## Data in this exercise

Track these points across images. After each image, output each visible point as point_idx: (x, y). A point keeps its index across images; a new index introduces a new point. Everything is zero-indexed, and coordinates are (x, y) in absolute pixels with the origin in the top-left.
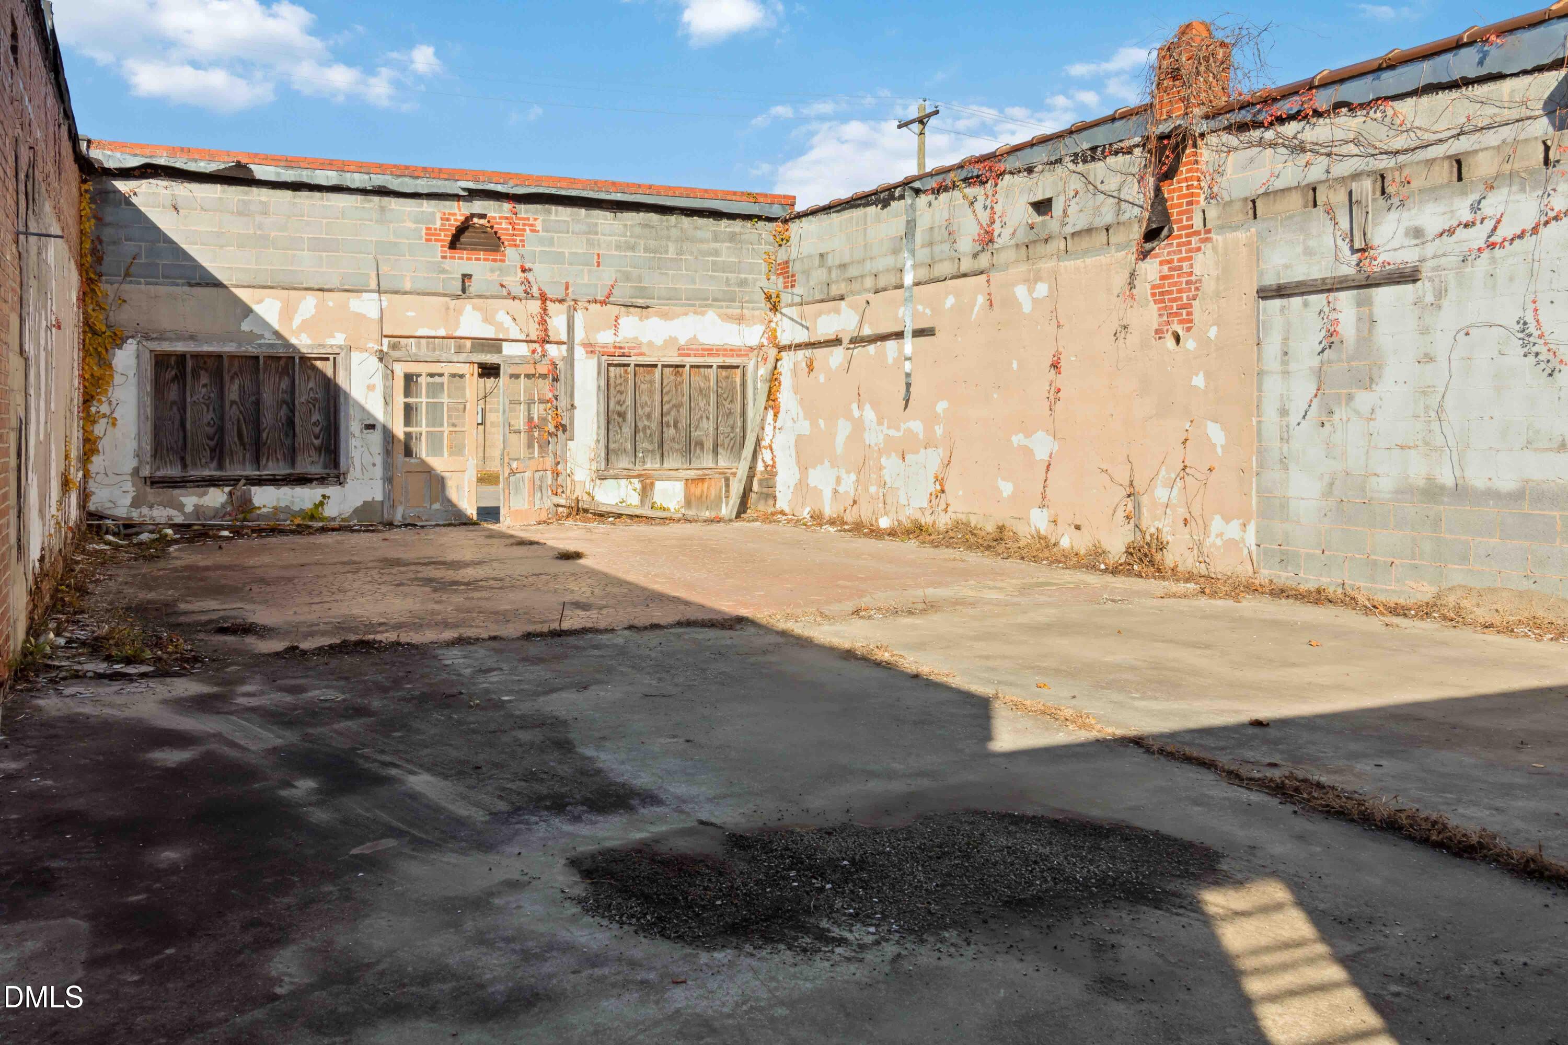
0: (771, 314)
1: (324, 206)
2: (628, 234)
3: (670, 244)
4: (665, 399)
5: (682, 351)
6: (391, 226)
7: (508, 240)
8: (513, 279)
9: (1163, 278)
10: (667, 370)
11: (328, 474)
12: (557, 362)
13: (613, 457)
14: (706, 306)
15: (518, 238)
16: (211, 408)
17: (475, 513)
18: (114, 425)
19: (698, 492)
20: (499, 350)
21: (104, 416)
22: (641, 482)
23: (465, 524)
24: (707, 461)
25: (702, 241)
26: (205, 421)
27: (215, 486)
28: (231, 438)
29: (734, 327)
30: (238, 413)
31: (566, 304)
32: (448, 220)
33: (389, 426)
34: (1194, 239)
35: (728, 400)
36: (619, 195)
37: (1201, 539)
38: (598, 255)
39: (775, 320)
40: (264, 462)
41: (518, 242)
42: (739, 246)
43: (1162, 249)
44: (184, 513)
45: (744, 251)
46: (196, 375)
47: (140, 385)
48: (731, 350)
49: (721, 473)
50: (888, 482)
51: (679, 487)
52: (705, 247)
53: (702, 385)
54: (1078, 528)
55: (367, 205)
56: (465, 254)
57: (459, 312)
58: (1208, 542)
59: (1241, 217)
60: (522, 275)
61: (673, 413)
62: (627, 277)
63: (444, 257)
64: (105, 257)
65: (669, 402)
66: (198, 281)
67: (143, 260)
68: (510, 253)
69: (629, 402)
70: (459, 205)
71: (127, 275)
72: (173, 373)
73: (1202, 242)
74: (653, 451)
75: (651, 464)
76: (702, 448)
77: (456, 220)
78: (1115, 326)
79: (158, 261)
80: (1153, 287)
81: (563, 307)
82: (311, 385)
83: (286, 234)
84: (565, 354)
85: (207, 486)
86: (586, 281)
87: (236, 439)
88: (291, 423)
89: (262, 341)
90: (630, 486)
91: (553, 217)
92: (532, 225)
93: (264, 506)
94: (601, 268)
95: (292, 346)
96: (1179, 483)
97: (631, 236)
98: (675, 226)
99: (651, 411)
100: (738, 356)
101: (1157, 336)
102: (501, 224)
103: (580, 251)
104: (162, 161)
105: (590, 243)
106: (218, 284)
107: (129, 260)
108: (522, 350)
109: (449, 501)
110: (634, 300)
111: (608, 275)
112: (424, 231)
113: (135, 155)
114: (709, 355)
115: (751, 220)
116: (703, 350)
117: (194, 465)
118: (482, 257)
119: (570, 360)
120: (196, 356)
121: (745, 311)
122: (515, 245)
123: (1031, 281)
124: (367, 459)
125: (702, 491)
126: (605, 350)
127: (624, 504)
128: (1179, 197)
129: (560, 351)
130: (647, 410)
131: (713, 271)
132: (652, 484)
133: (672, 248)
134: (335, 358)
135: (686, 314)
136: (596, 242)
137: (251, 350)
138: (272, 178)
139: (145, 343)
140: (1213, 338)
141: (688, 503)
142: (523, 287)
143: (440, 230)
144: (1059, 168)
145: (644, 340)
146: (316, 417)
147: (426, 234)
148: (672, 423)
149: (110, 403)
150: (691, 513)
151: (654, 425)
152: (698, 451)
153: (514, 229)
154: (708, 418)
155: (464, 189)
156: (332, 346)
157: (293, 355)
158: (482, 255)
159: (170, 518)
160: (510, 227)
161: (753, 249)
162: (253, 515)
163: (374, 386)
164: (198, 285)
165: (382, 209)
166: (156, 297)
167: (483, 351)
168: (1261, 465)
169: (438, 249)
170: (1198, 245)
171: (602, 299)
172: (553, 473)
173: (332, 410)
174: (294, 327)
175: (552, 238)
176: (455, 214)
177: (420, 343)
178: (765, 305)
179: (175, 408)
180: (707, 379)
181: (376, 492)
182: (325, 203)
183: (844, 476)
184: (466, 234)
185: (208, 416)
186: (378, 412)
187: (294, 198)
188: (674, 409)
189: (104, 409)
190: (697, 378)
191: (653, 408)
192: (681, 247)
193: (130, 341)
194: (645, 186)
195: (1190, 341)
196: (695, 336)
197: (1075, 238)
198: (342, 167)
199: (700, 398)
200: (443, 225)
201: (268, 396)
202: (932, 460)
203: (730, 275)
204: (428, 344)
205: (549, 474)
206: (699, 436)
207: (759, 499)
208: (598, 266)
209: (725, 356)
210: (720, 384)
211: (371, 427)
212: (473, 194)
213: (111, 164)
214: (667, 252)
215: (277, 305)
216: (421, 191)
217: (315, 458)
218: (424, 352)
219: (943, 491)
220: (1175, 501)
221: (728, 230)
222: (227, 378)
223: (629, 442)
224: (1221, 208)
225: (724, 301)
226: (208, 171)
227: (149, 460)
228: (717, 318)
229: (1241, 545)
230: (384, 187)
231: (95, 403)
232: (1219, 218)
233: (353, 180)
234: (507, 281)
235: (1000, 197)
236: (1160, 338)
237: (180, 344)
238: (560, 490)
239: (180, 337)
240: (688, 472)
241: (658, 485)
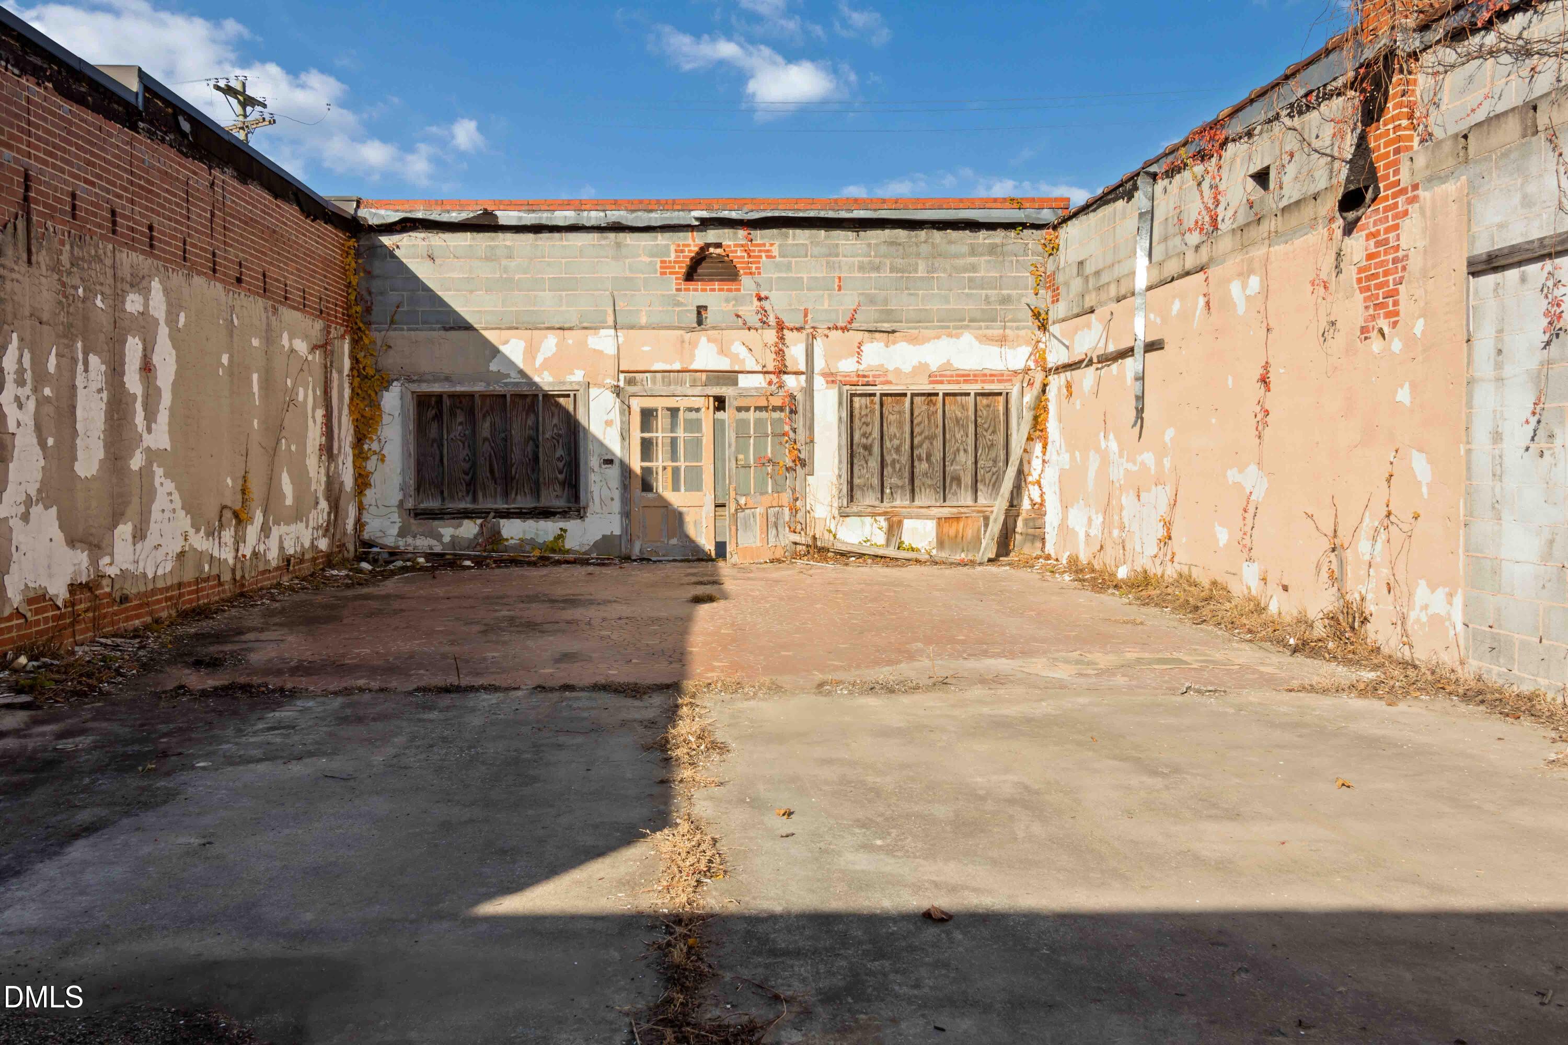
0: (1039, 334)
1: (563, 246)
2: (873, 253)
3: (920, 262)
4: (917, 430)
5: (933, 378)
6: (627, 261)
7: (743, 268)
8: (750, 308)
9: (1370, 257)
10: (917, 400)
11: (570, 508)
12: (795, 394)
13: (858, 494)
14: (961, 327)
15: (754, 266)
16: (466, 444)
17: (713, 549)
18: (383, 460)
19: (952, 532)
20: (735, 383)
21: (375, 453)
22: (888, 520)
23: (702, 560)
24: (965, 498)
25: (956, 256)
26: (461, 457)
27: (468, 518)
28: (483, 472)
29: (995, 350)
30: (489, 449)
31: (805, 332)
32: (683, 251)
33: (626, 460)
34: (1401, 200)
35: (990, 431)
36: (862, 212)
37: (1405, 611)
38: (840, 278)
39: (1044, 339)
40: (513, 495)
41: (754, 270)
42: (1001, 259)
43: (1370, 217)
44: (442, 543)
45: (1007, 264)
46: (453, 414)
47: (404, 425)
48: (991, 375)
49: (979, 512)
50: (1127, 525)
51: (930, 527)
52: (960, 262)
53: (959, 415)
54: (1285, 588)
55: (603, 242)
56: (699, 285)
57: (694, 345)
58: (1412, 616)
59: (1451, 162)
60: (758, 303)
61: (925, 446)
62: (872, 301)
63: (678, 290)
64: (373, 308)
65: (921, 434)
66: (452, 325)
67: (405, 308)
68: (746, 282)
69: (876, 434)
70: (693, 236)
71: (392, 322)
72: (434, 412)
73: (1409, 203)
74: (902, 487)
75: (901, 502)
76: (959, 485)
77: (690, 251)
78: (1323, 324)
79: (417, 309)
80: (1360, 271)
81: (802, 336)
82: (555, 421)
83: (529, 276)
84: (804, 385)
85: (461, 518)
86: (826, 306)
87: (488, 475)
88: (536, 458)
89: (508, 380)
90: (875, 525)
91: (790, 241)
92: (768, 251)
93: (512, 538)
94: (842, 292)
95: (535, 384)
96: (1383, 536)
97: (875, 257)
98: (925, 242)
99: (901, 443)
100: (1000, 381)
101: (1363, 336)
102: (736, 251)
103: (818, 275)
104: (420, 215)
105: (830, 266)
106: (468, 327)
107: (394, 309)
108: (758, 381)
109: (687, 537)
110: (879, 325)
111: (849, 300)
112: (659, 265)
113: (397, 211)
114: (966, 381)
115: (1015, 229)
116: (958, 376)
117: (452, 498)
118: (717, 287)
119: (809, 391)
120: (453, 396)
121: (1008, 331)
122: (751, 273)
123: (1244, 275)
124: (606, 493)
125: (957, 532)
126: (848, 379)
127: (868, 544)
128: (1387, 145)
129: (798, 381)
130: (896, 442)
131: (970, 288)
132: (900, 523)
133: (922, 266)
134: (575, 395)
135: (938, 337)
136: (837, 265)
137: (498, 389)
138: (514, 223)
139: (407, 385)
140: (1419, 336)
141: (941, 544)
142: (760, 316)
143: (675, 262)
144: (1277, 127)
145: (891, 368)
146: (560, 452)
147: (661, 267)
148: (924, 456)
149: (380, 441)
150: (944, 555)
151: (905, 459)
152: (954, 487)
153: (749, 256)
154: (965, 451)
155: (697, 219)
156: (571, 383)
157: (536, 393)
158: (716, 285)
159: (431, 548)
160: (746, 255)
161: (1017, 261)
162: (501, 547)
163: (612, 421)
164: (452, 329)
165: (618, 245)
166: (417, 342)
167: (718, 384)
168: (1470, 513)
169: (673, 281)
170: (1405, 208)
171: (843, 325)
172: (791, 509)
173: (573, 445)
174: (537, 366)
175: (790, 263)
176: (688, 245)
177: (655, 377)
178: (1031, 322)
179: (435, 445)
180: (964, 407)
181: (614, 526)
182: (565, 243)
183: (1094, 517)
184: (704, 264)
185: (464, 453)
186: (615, 446)
187: (536, 240)
188: (927, 441)
189: (375, 446)
190: (953, 408)
191: (902, 441)
192: (933, 264)
193: (395, 383)
194: (890, 200)
195: (1396, 340)
196: (948, 361)
197: (1286, 214)
198: (579, 207)
199: (956, 429)
200: (678, 257)
201: (517, 433)
202: (1160, 498)
203: (989, 292)
204: (663, 378)
205: (787, 510)
206: (955, 470)
207: (1025, 541)
208: (840, 288)
209: (984, 382)
210: (979, 413)
211: (609, 462)
212: (705, 224)
213: (373, 221)
214: (916, 271)
215: (522, 344)
216: (654, 224)
217: (559, 493)
218: (659, 388)
219: (1170, 538)
220: (1379, 559)
221: (986, 241)
222: (479, 415)
223: (876, 475)
224: (1429, 153)
225: (983, 321)
226: (456, 221)
227: (412, 493)
228: (974, 340)
229: (1447, 623)
230: (619, 223)
231: (367, 441)
232: (1427, 167)
233: (589, 218)
234: (742, 310)
235: (1224, 173)
236: (1366, 338)
237: (436, 385)
238: (799, 527)
239: (436, 379)
240: (941, 510)
241: (907, 523)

## Task directions
All that belongs in the answer is the run of lines above from the line containing "227: (149, 460)" through the line containing "240: (688, 472)", exactly as written.

## Your solution
227: (149, 460)
228: (717, 318)
229: (1241, 545)
230: (384, 187)
231: (95, 403)
232: (1219, 218)
233: (353, 180)
234: (507, 281)
235: (1000, 197)
236: (1160, 338)
237: (180, 344)
238: (560, 490)
239: (180, 337)
240: (688, 472)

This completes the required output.